Jones’ secret skill has always been merging. His very role at Louis Vuitton involves a considerable mash-up of his own sporty aesthetic and the house’s luxury heritage. The combination works well. For S/S 17 he clashed and united his two themes, drawing parallels between the tartan of the seventies Kings Road and the checks of the Maasai people (recalling his early work for the house). A new collaboration - Jones’ second - with art world provocateurs Jake and Dinos Chapman helped hammer home the Africa theme. Animals - zebras, rhinos, elephants and giraffes - littered leather goods and clothing prints. These pieces will excel commercially.
Punk spirit came through in the details and show pieces - the transparent monogrammed rubber coat, the straps, the zips.

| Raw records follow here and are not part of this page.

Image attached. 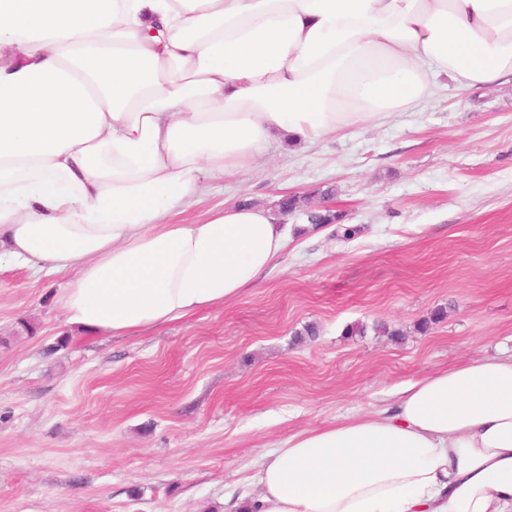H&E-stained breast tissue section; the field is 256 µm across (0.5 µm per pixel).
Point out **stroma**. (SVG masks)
Segmentation results:
<instances>
[{"label": "stroma", "mask_w": 512, "mask_h": 512, "mask_svg": "<svg viewBox=\"0 0 512 512\" xmlns=\"http://www.w3.org/2000/svg\"><path fill=\"white\" fill-rule=\"evenodd\" d=\"M292 195L358 234L280 216L287 249L237 300L128 336L67 325L69 274L0 272V512H224L289 435L512 354L511 82L271 142L180 220Z\"/></svg>", "instance_id": "obj_1"}]
</instances>
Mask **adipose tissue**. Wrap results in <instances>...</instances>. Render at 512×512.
I'll return each mask as SVG.
<instances>
[{"label":"adipose tissue","mask_w":512,"mask_h":512,"mask_svg":"<svg viewBox=\"0 0 512 512\" xmlns=\"http://www.w3.org/2000/svg\"><path fill=\"white\" fill-rule=\"evenodd\" d=\"M512 81V0H0V269L75 276L69 325L224 305L286 249L266 209L177 215L273 134L315 142ZM224 512H512V356L262 454Z\"/></svg>","instance_id":"adipose-tissue-1"}]
</instances>
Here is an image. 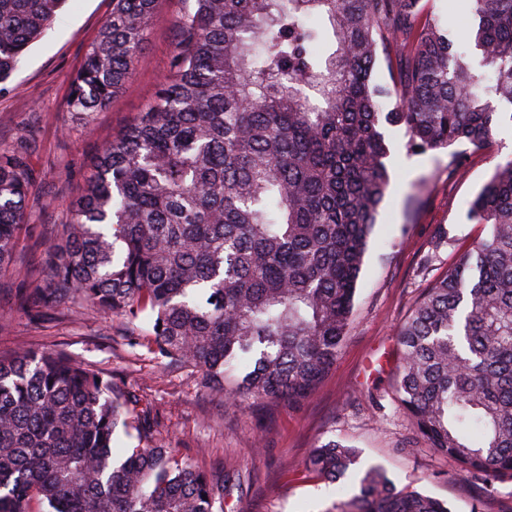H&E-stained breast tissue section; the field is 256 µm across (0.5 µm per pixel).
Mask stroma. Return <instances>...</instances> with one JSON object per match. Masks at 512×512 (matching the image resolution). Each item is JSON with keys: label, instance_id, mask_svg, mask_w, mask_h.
Instances as JSON below:
<instances>
[{"label": "stroma", "instance_id": "stroma-1", "mask_svg": "<svg viewBox=\"0 0 512 512\" xmlns=\"http://www.w3.org/2000/svg\"><path fill=\"white\" fill-rule=\"evenodd\" d=\"M184 6V0H162L140 66L91 128L71 118L66 102L112 0H67L0 84V151L27 143L33 183L27 216L33 237L18 247L23 264L36 266L53 226L68 221L96 146L132 124L159 89ZM389 135L394 178L364 257L353 323L334 366L301 406L268 401L249 408L204 391L190 372L156 364L138 345L143 324L66 305L45 317L35 308L18 310V282L7 275L0 277V353L49 346L110 374L136 396L134 425L119 449L158 440L213 470L224 479V512H326L339 493L306 462L328 439L354 446L363 463L381 466L397 488L444 500L451 512H512V481L490 492L461 475L416 434L392 387L399 325L430 284L487 233L469 221L468 204L496 162L512 156V123L500 122L491 143L478 149L412 154L402 129ZM145 416L155 423L154 436L136 425Z\"/></svg>", "mask_w": 512, "mask_h": 512}]
</instances>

Jones enjoys bringing the worlds and interests he is so versed in into the lexicon of the Vuitton shopper. So while one may laugh at the idea of a monied luxury consumer embracing bondage trousers, with Jones these items feel authentic. Maybe that’s because, whatever the given inspiration or regardless of the most recent research trip, the real story in all of his collections is Vuitton itself - the archive, the heritage, the French spirit. Punk was about fetish, and Vuitton is a much fetishised brand - people adore and obsess over the logos, the products, the new releases. Jones understands this - he wrapped the logo tight around models necks, or covered their bodies in archive emblems. He understands his house and he understands modernity in luxury. He subverts, but he sells. Five years is a long time in fashion these days - we've got used to a system of two to three year contracts where designers are in and then out after just a few collections. Vuitton would be wise to do what they can to hang on to Jones.